X86 machine code enter and FreeBSD kernel
Erich Dollansky
oceanare at pacific.net.sg
Fri Jun 10 15:13:49 GMT 2005
Hi,
Reko Turja wrote:
> I received no reply on this question at questions mailing list, so I try
> asking this here. Hope I'm not asking this in completely wrong list.
>
> In recent discussion in OpenWatcom lists it was noticed that at least
> certain addressing modes of assembler ENTER instruction causes a crash
> when used in Linux. GCC circumnavigates this by not emitting ENTER
> instructions in machine code. Linus's comment on the above issue can be
> found on:
>
> http://groups.google.co.nz/groups?selm=7i86ni%24b7n%241%40palladium.transmeta.com
>
>
> What's the status of the above "feature" in FreeBSD, does the kernel
> support the
> whole x86 instruction set without similar cut corners?
>
This here is out of my memory from the days when 'enter' was a new
instruction. So, do not kill me if I am wrong.
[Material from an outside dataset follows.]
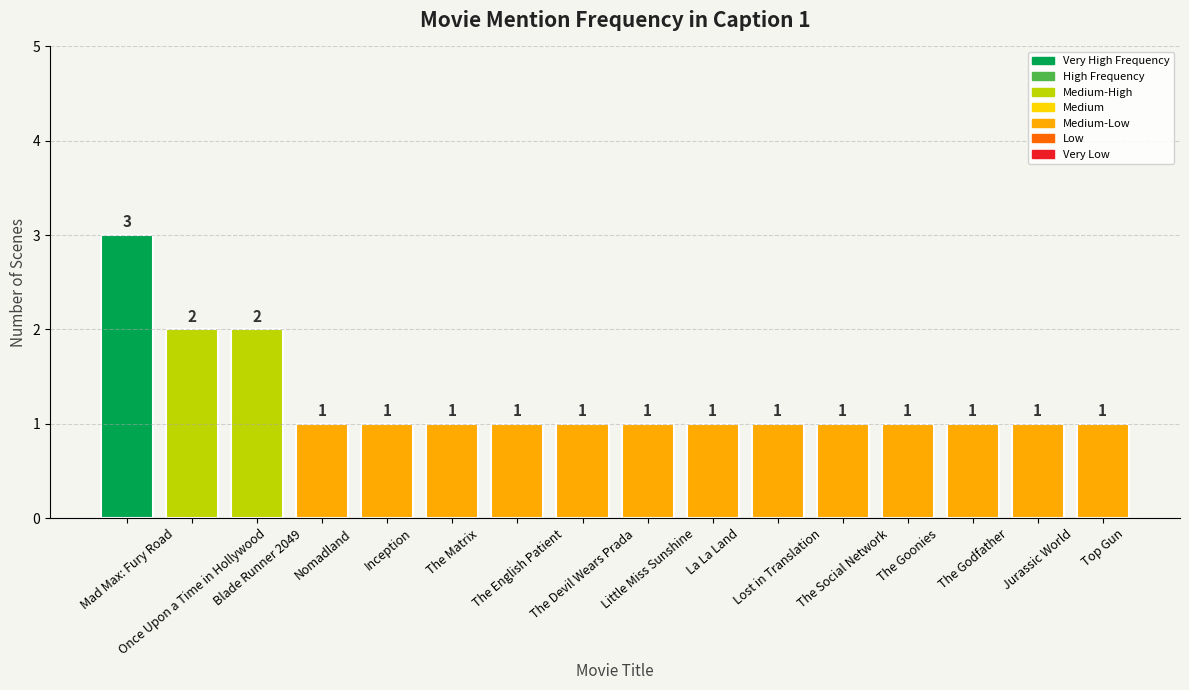

What is the maximum value shown in the chart?

3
'enter' allows to specify a nesting level. Languages like Pascal can use
this for functions which are local to other functions to enable the
inner function to access the stack of the outer function.
C does not support this at all. So, if you use this instruction, it must
be used with a nesting level of zero. This will not cause any problems
but will be a plain waste of CPU time.